The first thing she found when she googled herself was a news story with the headline man jailed for hit and run and a picture of her looking like a twat in her school uniform, grinning goofily at the camera. She started reading:
Art dealer Richard Blake was yesterday sentenced to four months in prison for the hit-and-run accident which seriously injured local schoolgirl, Laura Kilbride, 11.
Laura read that sent
ence again. Richard?
But that couldn’t be right. She knew Richard. Richard was the man who taught the art classes her mum went to; Richard was nice. He had an open, friendly face; he was always laughing. Laura liked Richard, he was kind to her, they’d played football together once in the car park when she was waiting for her mum to finish up in the supermarket. Richard wouldn’t have done that to her. He would never have driven away without calling an ambulance.

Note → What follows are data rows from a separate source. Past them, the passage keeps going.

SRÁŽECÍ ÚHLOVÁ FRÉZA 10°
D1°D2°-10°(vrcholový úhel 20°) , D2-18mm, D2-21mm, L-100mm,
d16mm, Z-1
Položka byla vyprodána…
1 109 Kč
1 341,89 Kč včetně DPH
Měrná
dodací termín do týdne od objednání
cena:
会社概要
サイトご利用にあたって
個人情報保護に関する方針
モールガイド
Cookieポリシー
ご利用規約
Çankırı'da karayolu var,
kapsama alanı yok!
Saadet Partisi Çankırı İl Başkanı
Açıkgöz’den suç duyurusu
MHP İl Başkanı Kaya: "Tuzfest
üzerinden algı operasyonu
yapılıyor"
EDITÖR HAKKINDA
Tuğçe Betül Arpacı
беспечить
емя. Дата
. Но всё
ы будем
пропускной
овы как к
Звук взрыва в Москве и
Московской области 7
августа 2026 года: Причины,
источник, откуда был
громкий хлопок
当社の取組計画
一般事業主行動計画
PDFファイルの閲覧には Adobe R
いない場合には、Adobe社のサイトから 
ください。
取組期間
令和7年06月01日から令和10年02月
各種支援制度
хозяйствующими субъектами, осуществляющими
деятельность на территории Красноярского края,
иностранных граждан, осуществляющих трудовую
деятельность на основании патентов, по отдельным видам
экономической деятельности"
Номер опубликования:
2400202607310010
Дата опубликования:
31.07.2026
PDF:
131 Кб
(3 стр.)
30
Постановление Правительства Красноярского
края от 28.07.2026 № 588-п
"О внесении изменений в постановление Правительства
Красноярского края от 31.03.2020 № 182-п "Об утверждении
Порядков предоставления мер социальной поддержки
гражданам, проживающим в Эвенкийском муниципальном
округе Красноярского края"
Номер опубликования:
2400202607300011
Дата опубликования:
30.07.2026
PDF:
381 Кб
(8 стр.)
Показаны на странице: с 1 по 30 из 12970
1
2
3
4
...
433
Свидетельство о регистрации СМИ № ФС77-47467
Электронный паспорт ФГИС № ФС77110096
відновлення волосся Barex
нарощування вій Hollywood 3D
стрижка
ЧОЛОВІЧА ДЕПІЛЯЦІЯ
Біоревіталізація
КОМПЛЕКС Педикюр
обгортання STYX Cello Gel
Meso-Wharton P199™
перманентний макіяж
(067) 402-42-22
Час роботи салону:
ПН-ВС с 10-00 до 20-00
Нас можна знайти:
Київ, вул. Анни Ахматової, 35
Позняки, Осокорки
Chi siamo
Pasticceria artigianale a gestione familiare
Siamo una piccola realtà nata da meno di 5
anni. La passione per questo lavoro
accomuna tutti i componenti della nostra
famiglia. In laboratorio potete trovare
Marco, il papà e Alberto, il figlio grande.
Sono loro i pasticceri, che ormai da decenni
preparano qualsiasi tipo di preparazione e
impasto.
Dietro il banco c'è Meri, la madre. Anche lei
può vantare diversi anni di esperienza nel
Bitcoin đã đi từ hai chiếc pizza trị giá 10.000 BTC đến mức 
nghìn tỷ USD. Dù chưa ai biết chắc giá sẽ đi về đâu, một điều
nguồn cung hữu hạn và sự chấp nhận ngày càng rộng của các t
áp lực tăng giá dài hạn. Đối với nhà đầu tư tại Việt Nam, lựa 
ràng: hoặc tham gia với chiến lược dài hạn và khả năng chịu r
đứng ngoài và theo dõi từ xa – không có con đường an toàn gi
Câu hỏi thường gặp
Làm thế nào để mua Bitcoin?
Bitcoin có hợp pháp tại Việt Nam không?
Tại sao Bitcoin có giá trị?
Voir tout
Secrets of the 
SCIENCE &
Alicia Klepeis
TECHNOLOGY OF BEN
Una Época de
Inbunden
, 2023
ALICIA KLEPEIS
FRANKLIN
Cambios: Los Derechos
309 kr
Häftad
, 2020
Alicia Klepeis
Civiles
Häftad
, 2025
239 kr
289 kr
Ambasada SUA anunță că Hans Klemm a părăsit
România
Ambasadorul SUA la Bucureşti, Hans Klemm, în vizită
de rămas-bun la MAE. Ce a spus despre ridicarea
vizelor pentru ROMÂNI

The revelation about Richard Blake was quickly forgotten, though, in the shock of what was to come:
Mr. Blake, 45, who pleaded guilty to failing to stop and failing to report an accident, was conducting a relationship with the child’s mother, Janine Kilbride, at the time of the accident. Mrs. Kilbride, 43, who arrived on the scene shortly after the accident, called an ambulance to attend to her child, but told police she did not see the vehicle that struck her. Janine Kilbride was fined £800 for giving false information to the police.
When Laura looked back on that period, she identified the moment that she read that paragraph as the beginning of the end. Her body was already broken, of course, her brain function already affected, but that was the sort of damage from which a person can recover. But this? The knowledge that she been lied to, by both of her parents, by everyone who’d been caring for her, that was a knockout blow, the sort that lays you out, the sort from which you do not get back up. That knowledge, the sense of betrayal that came with it, that changed her. It left her marked.